### SUPPLIED TEXT ###
# Bone to pick with Trainworld's online ordering



## GN_Rocky (Jan 6, 2008)

Memories with bad dealings from my HO days with Trainworld return. 
I had placed 2 different orders online with Trainworld. The first one for Aristo Dbl. track portals went ok, but the second order for some MTH cars did NOT. 

First off, on their online ordering page(2) I saw the MTH 3 pack of the 4 bay GN hoppers and was thrilled I finally found them. They also showed the single cars. So I ordered a 3 pack and a single car. THen I got an E-mail back from them the next day that they were SOLD OUT of the 3 pak, but they did have the single cars. So I said I'll take 6 if you have them. Again another E-mail sayi ng that they only have 2 cars and did I want anything else. I said I'll take a GN flat car with logs. Yet again, another responce. We are out of the flatcars, do you want the 2 GN hoppers ??? I replied - yes. Now I get a call from them saying that they only have ONE GN hopper. I asked why did they say 2 in the E-mail ??? I asked if somehow they had sold one of them out from under me, they couldn't answer. I am VERY disappointed







And after this, I will NEVER deal with them again !!! So my search for the MTH 70-70022 3 pack of GN 4 bay hoppers continues







I don't know if I'll ever find them. I'd pay good $$$ to find them to add to my collection and I can alway use more of the 70-75026 single 4 bay GN hoppers as well. It takes sooo many to make a unit train and I don't have the patience to sit and decal out cars that A) have the letters strung out across the whole car body between rib. and B) cars that in 1/32 really are not the correct size for our 1/29th world. 

But I just wanted to rant about the bad service I have had with Trainworld's on-line ordering.

Rocky


----------



## krs (Feb 29, 2008)

Rocky - 

Didn't Trainworld take phone orders at that time? 

I used to order some G-Scale items from them years ago and the order process via phone from Canada went like this: 

Ring, Ring.... 
Trainworld, phone number please (struck me as an odd question first time around) 
Me: 613-xxx-xxxx 
They: are you xxxx, still at this adress and they would rattle it off 
Me: Yes 
They: Order number? 
Me: LGB xxxxx 
They: next.... 
Me; That's all 
They: OK to charge it to the credit card on file 
Me: Yes 
They: Thank-you for your business.
###
## [BRIEF 1]
In the forum thread about Trainworld, what MTH item number does Rocky give for the 3 pack of GN 4 bay hoppers?
The forum thread about Trainworld and the entries that come next are unrelated material.
### DATASET ENTRIES ###
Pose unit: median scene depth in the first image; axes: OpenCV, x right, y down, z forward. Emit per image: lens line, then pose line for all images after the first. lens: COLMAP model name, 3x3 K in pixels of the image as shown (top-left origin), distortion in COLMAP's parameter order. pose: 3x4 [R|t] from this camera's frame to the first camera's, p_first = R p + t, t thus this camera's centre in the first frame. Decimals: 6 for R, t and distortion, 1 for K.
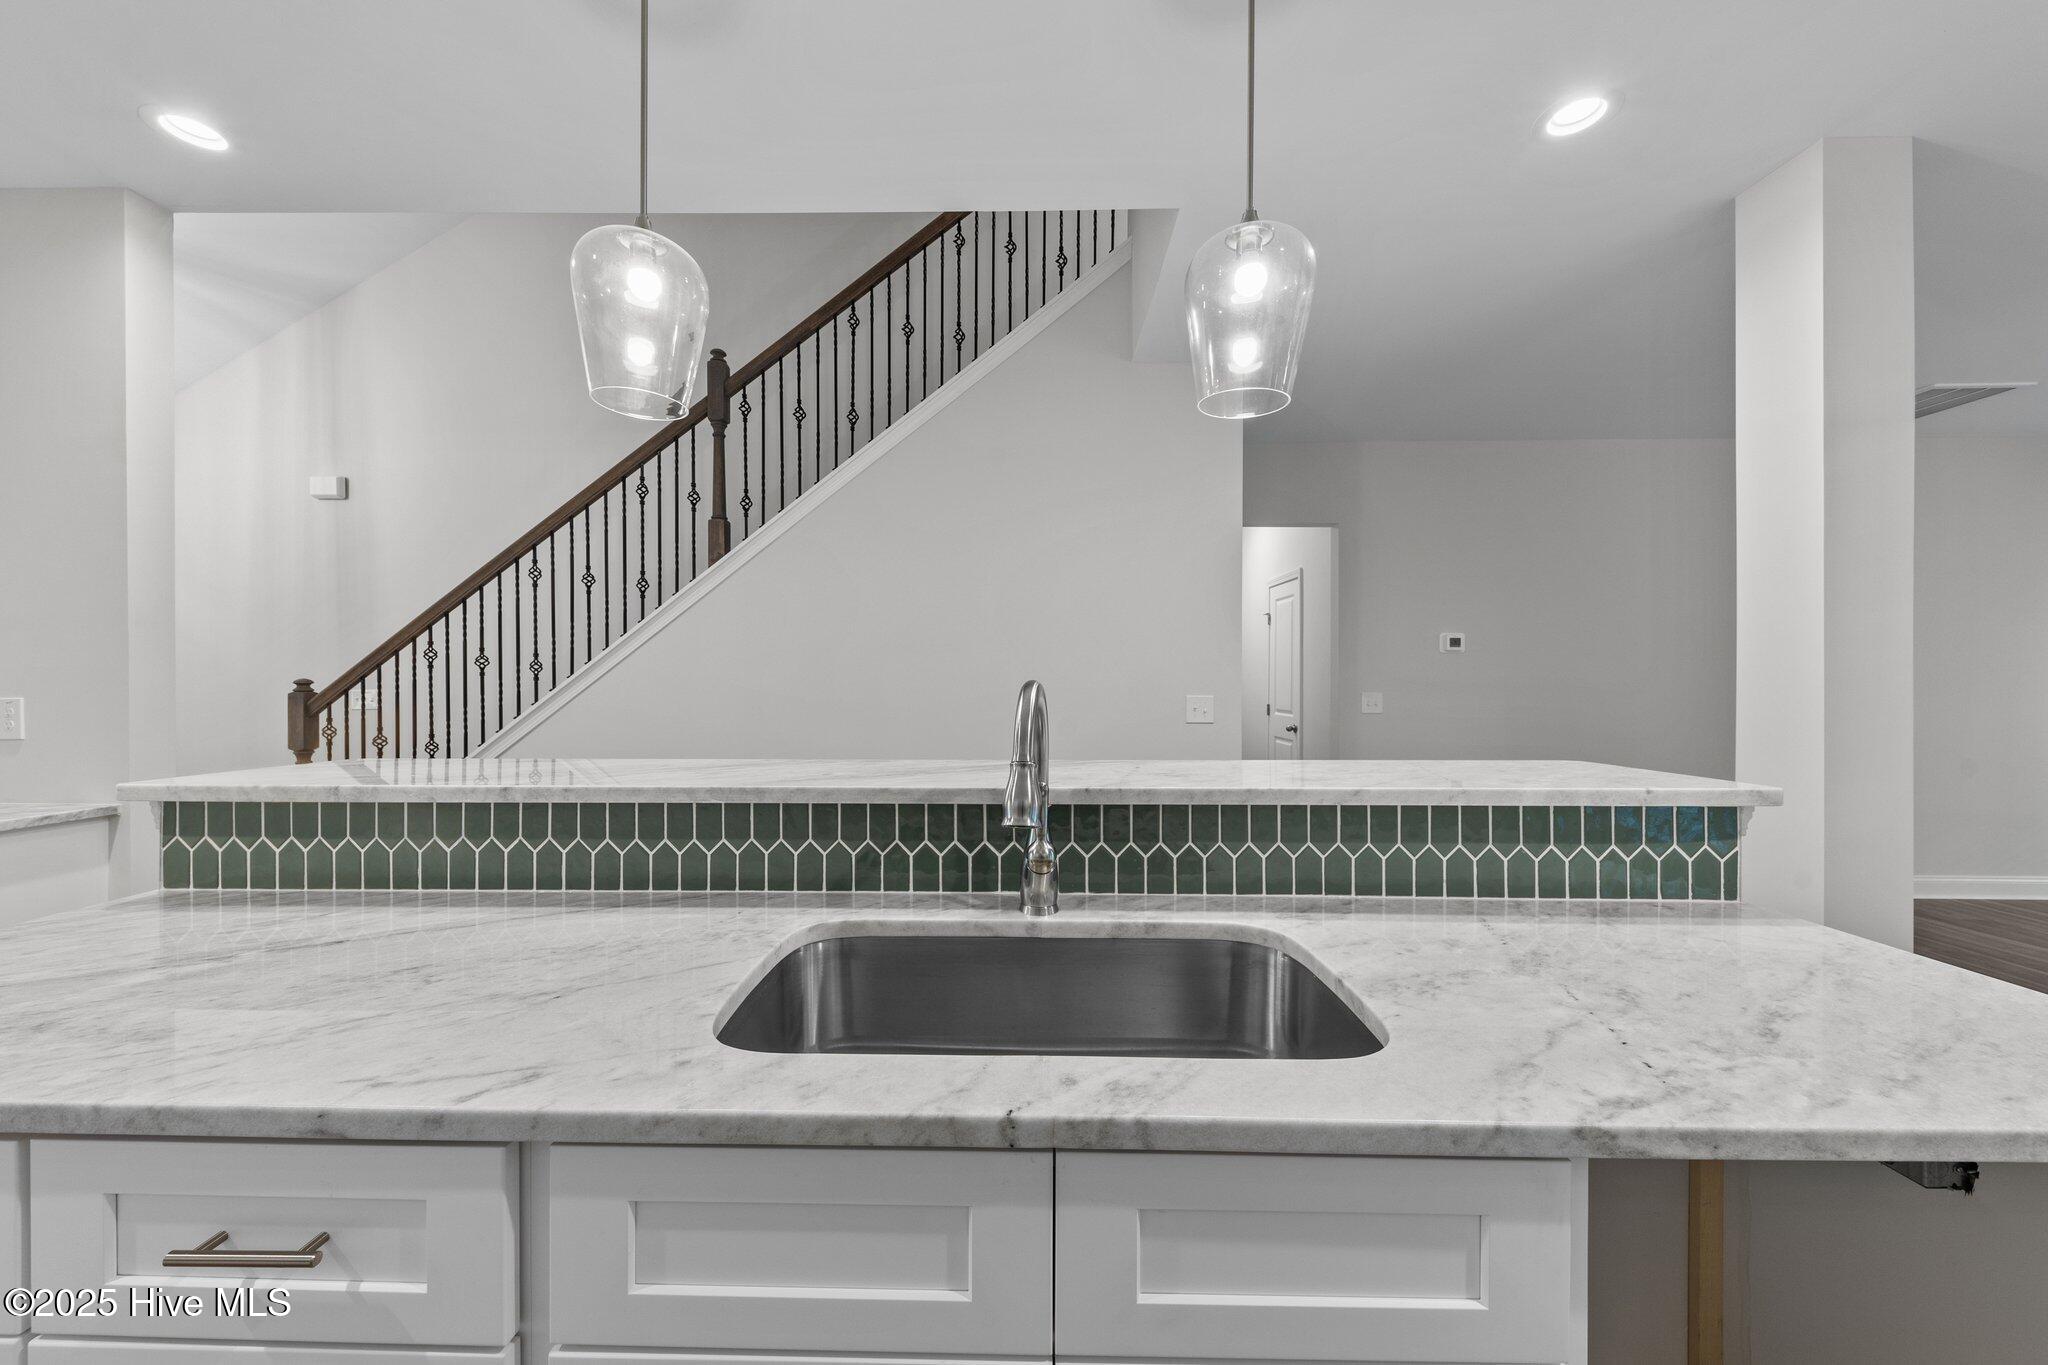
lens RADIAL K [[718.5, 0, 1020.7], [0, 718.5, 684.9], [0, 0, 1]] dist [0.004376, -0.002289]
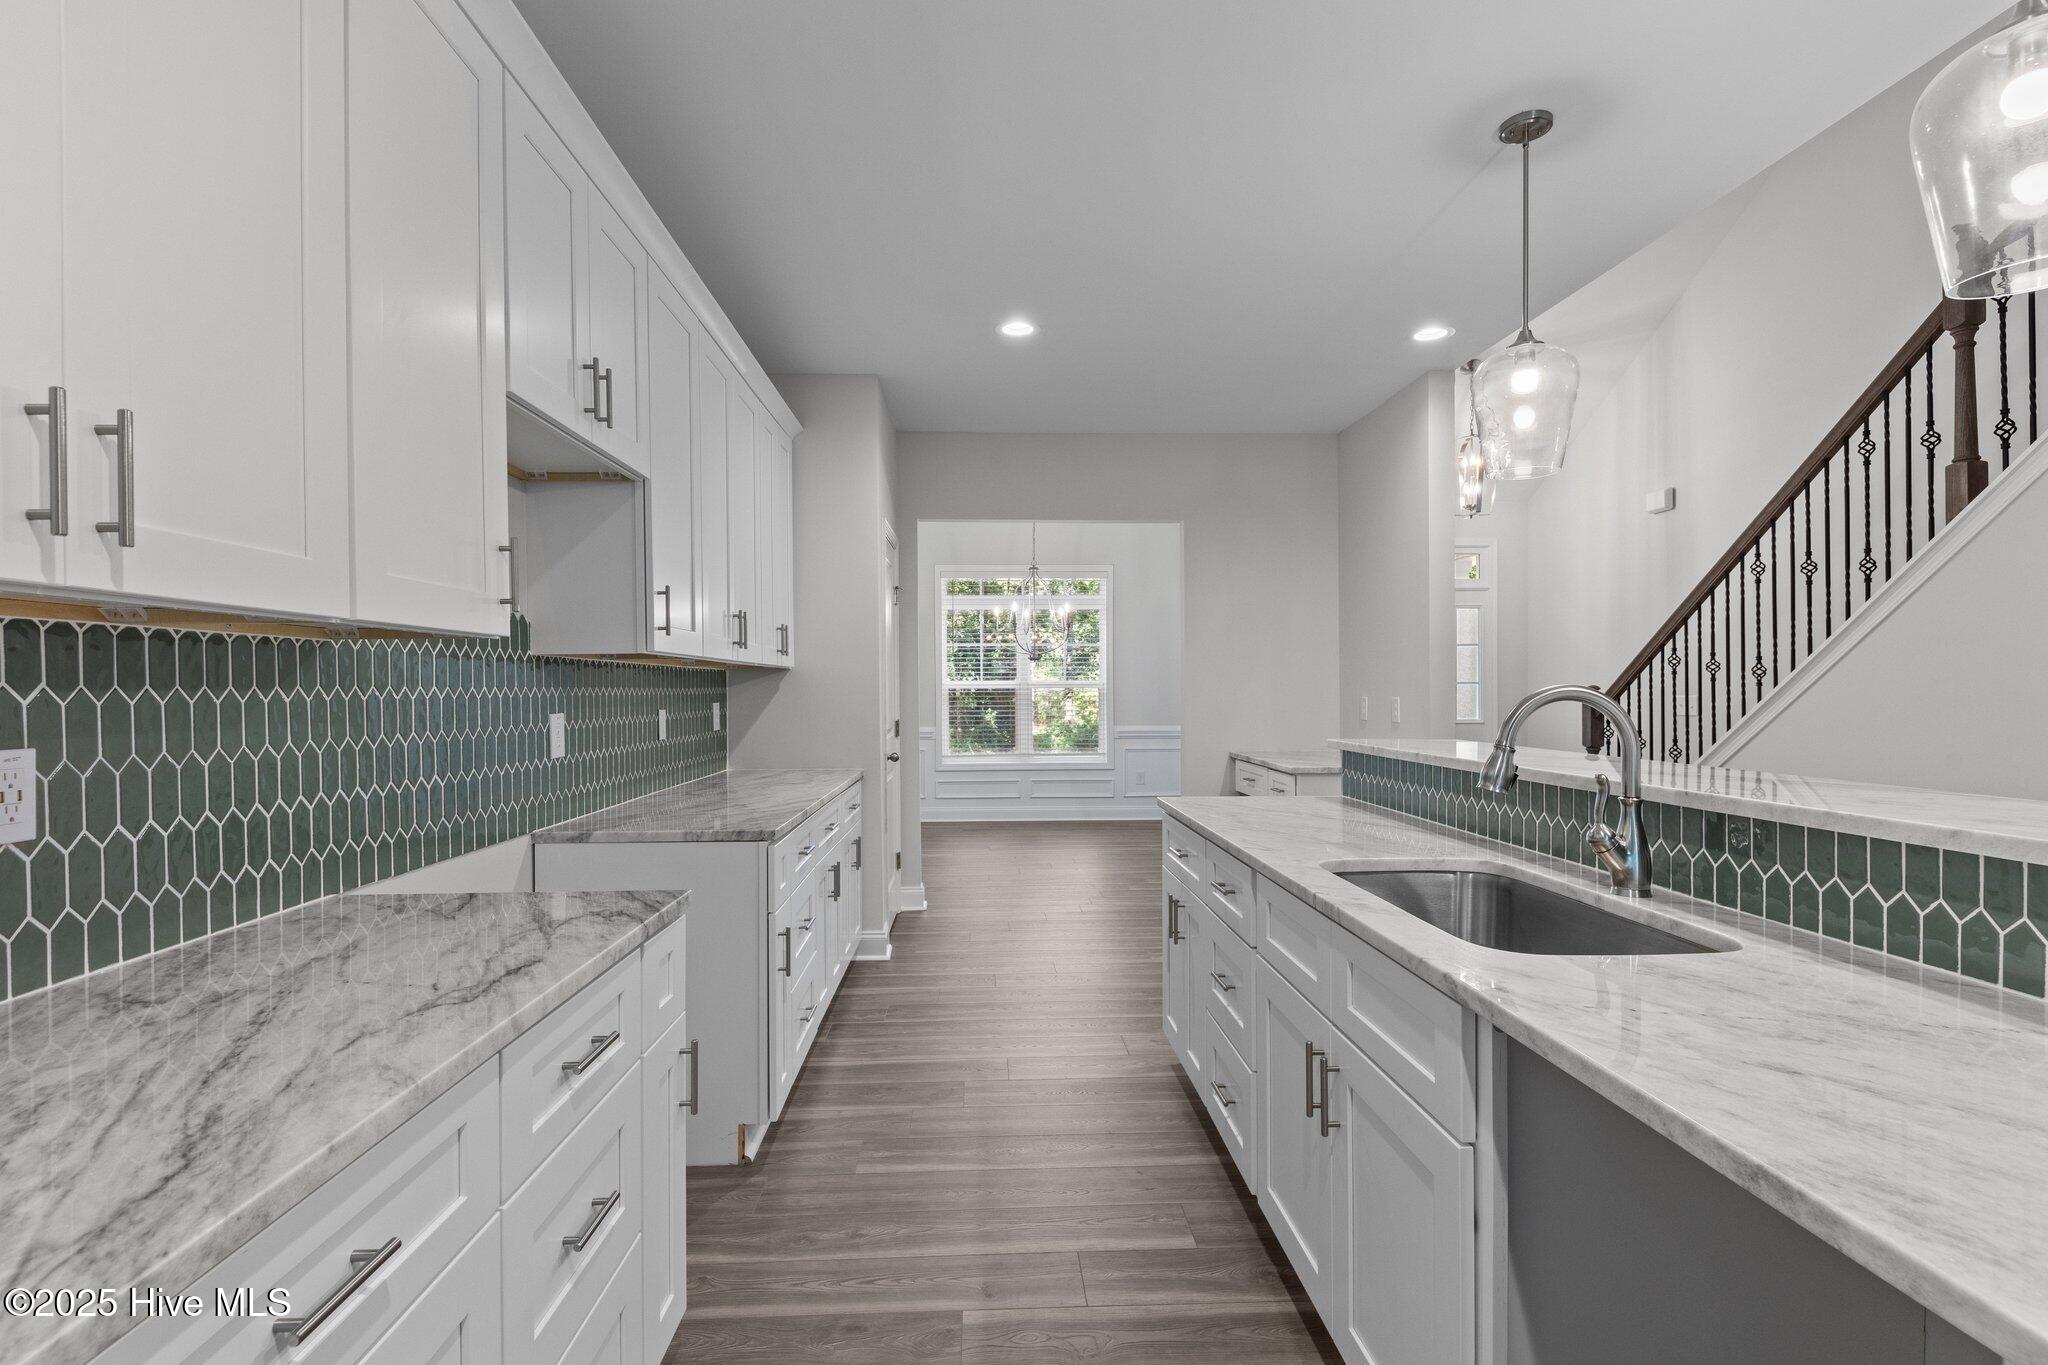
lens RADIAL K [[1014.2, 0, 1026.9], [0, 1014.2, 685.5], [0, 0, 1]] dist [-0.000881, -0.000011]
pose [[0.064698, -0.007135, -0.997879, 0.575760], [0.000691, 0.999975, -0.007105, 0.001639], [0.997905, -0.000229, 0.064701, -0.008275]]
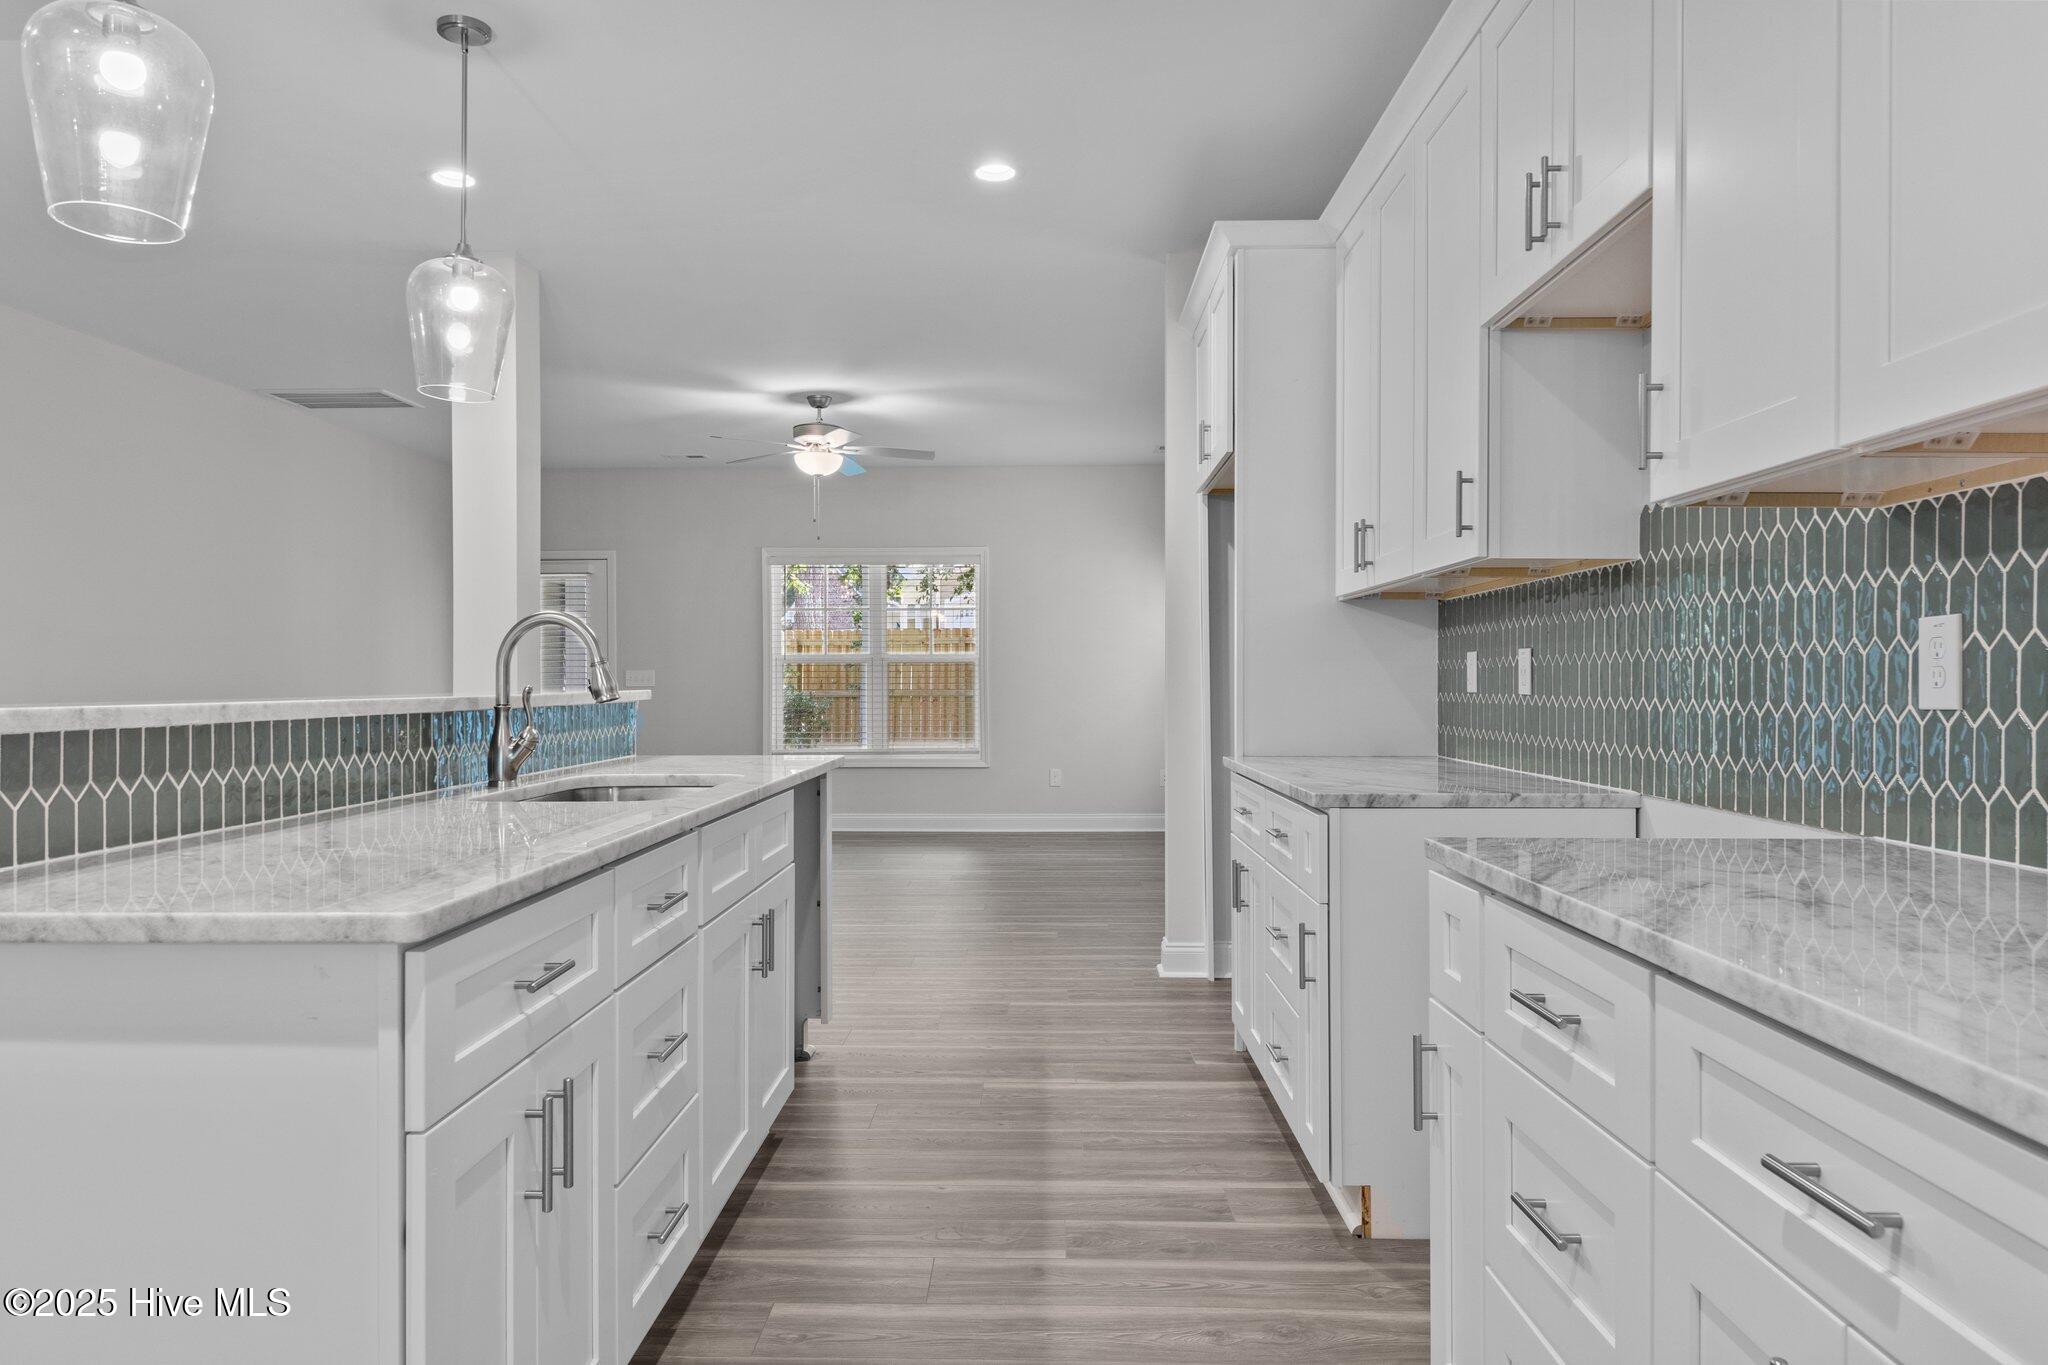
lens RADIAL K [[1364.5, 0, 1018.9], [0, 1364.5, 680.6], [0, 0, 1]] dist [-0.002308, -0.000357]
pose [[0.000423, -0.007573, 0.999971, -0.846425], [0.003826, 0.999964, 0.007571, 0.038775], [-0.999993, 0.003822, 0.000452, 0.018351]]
###
## [BRIEF 2]
Write out the stretch of the entries from their start through the line containing "dist [-0.002308, -0.000357]", leaving out the pictures.

## [PROBLEM SOLUTION 1]
70-70022

## [PROBLEM SOLUTION 2]
Pose unit: median scene depth in the first image; axes: OpenCV, x right, y down, z forward. Emit per image: lens line, then pose line for all images after the first. lens: COLMAP model name, 3x3 K in pixels of the image as shown (top-left origin), distortion in COLMAP's parameter order. pose: 3x4 [R|t] from this camera's frame to the first camera's, p_first = R p + t, t thus this camera's centre in the first frame. Decimals: 6 for R, t and distortion, 1 for K.
lens RADIAL K [[718.5, 0, 1020.7], [0, 718.5, 684.9], [0, 0, 1]] dist [0.004376, -0.002289]
lens RADIAL K [[1014.2, 0, 1026.9], [0, 1014.2, 685.5], [0, 0, 1]] dist [-0.000881, -0.000011]
pose [[0.064698, -0.007135, -0.997879, 0.575760], [0.000691, 0.999975, -0.007105, 0.001639], [0.997905, -0.000229, 0.064701, -0.008275]]
lens RADIAL K [[1364.5, 0, 1018.9], [0, 1364.5, 680.6], [0, 0, 1]] dist [-0.002308, -0.000357]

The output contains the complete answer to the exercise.